--- Brano estratto ---

Viterbo – “Venti milioni di euro l’anno per la dearsenificazione, intervengano regione e ministero dell’Ambiente”. La conferenza dei sindaci ha dato il via libera al presidente Ato Alessandro Romoli a fare pressione e ricordare che mantenere i livelli d’arsenico nell’acqua entro i limiti è faccenda seria e costosa. E va sostenuta.
Alessandro Romoli
“Venti milioni – spiega Romoli ai sindaco – sono un ulteriore aggravio su Talete. Da qui la richiesta di provvidenze, per mantenere in equilibrio finanziario la società, assolvendo all’obbligo di dearsenificare.
Se i livelli in provincia sono alti non è responsabilità di nessuno, sindaci o cittadini. Va sostenuta la potabilizzazione e risolta”. Attraverso fondi che portino nel tempo, magari a soluzioni diverse dai dearsenificatori.

--- Informazioni estratte ---

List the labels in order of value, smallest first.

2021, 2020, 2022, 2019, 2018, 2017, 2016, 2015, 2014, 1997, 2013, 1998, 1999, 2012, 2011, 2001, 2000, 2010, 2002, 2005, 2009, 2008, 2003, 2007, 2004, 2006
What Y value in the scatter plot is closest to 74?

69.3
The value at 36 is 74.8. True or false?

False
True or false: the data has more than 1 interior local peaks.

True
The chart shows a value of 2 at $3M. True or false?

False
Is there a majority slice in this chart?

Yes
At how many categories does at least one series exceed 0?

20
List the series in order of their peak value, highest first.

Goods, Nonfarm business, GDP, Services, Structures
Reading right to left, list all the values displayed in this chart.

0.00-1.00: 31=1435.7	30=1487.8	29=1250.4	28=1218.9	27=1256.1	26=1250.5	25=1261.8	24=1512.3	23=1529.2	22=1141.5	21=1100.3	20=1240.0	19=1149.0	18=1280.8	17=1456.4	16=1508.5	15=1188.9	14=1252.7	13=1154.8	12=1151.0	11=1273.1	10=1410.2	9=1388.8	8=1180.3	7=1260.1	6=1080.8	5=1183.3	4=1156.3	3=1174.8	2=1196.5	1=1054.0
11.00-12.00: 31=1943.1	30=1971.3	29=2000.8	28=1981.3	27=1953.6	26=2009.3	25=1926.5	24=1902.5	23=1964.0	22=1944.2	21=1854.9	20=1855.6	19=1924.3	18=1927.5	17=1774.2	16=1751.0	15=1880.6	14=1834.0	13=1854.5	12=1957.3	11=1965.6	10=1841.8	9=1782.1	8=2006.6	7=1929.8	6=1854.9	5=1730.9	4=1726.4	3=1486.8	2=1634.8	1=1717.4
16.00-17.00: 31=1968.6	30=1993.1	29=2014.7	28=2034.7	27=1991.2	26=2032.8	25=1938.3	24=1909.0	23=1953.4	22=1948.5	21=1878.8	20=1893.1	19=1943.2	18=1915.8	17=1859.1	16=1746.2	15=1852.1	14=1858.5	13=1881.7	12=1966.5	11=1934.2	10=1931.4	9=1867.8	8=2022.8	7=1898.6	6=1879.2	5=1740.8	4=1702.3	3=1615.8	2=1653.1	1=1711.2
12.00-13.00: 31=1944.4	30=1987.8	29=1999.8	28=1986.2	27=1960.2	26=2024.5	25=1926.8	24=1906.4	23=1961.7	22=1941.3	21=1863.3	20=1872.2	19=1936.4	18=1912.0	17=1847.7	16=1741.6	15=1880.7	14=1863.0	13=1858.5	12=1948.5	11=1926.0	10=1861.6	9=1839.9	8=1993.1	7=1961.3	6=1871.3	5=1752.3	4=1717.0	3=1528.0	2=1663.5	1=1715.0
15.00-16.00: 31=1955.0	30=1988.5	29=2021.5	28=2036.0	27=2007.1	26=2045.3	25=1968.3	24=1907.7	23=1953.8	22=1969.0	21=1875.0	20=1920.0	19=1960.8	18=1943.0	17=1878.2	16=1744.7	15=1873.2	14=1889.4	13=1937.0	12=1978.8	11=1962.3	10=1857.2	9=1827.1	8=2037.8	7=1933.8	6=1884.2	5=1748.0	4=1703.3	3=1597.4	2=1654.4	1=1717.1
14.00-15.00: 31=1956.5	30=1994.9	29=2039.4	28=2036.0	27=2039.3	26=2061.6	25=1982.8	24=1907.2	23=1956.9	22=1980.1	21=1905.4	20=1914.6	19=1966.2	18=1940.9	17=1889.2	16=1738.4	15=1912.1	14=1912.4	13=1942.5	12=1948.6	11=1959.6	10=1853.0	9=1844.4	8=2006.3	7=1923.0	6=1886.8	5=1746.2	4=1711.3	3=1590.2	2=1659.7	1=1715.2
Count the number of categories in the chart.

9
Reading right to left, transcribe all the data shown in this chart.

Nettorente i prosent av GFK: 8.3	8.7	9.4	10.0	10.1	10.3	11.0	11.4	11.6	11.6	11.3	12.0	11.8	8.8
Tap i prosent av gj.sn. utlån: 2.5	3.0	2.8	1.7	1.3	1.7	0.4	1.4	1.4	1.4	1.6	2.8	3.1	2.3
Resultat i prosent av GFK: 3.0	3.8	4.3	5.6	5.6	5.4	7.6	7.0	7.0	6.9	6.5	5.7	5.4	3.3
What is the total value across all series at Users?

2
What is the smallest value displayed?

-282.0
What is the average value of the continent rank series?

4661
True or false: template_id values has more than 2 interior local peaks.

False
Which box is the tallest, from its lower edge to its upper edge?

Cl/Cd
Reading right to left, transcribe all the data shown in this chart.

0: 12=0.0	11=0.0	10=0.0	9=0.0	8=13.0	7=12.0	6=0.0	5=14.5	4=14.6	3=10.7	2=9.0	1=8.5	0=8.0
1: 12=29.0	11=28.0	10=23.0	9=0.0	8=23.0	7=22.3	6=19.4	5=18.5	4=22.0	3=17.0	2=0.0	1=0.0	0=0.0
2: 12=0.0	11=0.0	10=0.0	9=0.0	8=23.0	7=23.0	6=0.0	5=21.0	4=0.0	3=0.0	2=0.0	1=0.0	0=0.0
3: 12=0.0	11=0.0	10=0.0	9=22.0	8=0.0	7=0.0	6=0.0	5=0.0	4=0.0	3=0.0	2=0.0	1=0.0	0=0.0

---

● Compito 1:
Rispondi, per favore, alle domande seguenti sul brano sull'arsenico nell'acqua.
(a) Quale somma annua viene indicata per la dearsenificazione?
(b) Chi ha dato il via libera al presidente Ato Alessandro Romoli?
(c) Su quale società ricade l'ulteriore aggravio?
● Compito 2:
Prosegui il brano sull'arsenico nell'acqua dopo la sua ultima frase.

● Risposta 1:
(a) Venti milioni di euro l'anno.
(b) La conferenza dei sindaci.
(c) Su Talete.

● Risposta 2:
Romoli ha avuto il via libera ieri mattina: “Un mandato per incontrare o scrivere a chi assolve a funzioni d’amministratori pubblici, penso ai consiglieri regionali Sabatini, Panunzi e Paterna o ai deputati Rotelli e Battistoni, che rispettivamente presidente e vice presidente della commissione Ambiente alla camera, hanno un ruolo in questo campo.
Andrò a informarli della situazione e chiedere che intervengano”. Su una situazione complessa, come riportata ai sindaci dall’ingegner Giorgi: “Per i potabilizzatori, compresi i comuni con infrazione comunitaria, il costo anno è di 12 milioni di euro, cui va aggiunto il costo per l’energia elettrica, circa 7,5 milioni. Si arriva a circa 20 milioni”. Fin qui, il presente. “Abbiamo predisposto una proiezione, con l’ingresso dei comuni mancanti, da Montalto di Castro a Castiglione in Teverina, Sutri. Ci attesteremo sui 26 milioni”.
Quest’anno sono stati modificati ulteriormente i parametri per la potabilità dell’acqua, introdotti controlli anche per uranio e radon.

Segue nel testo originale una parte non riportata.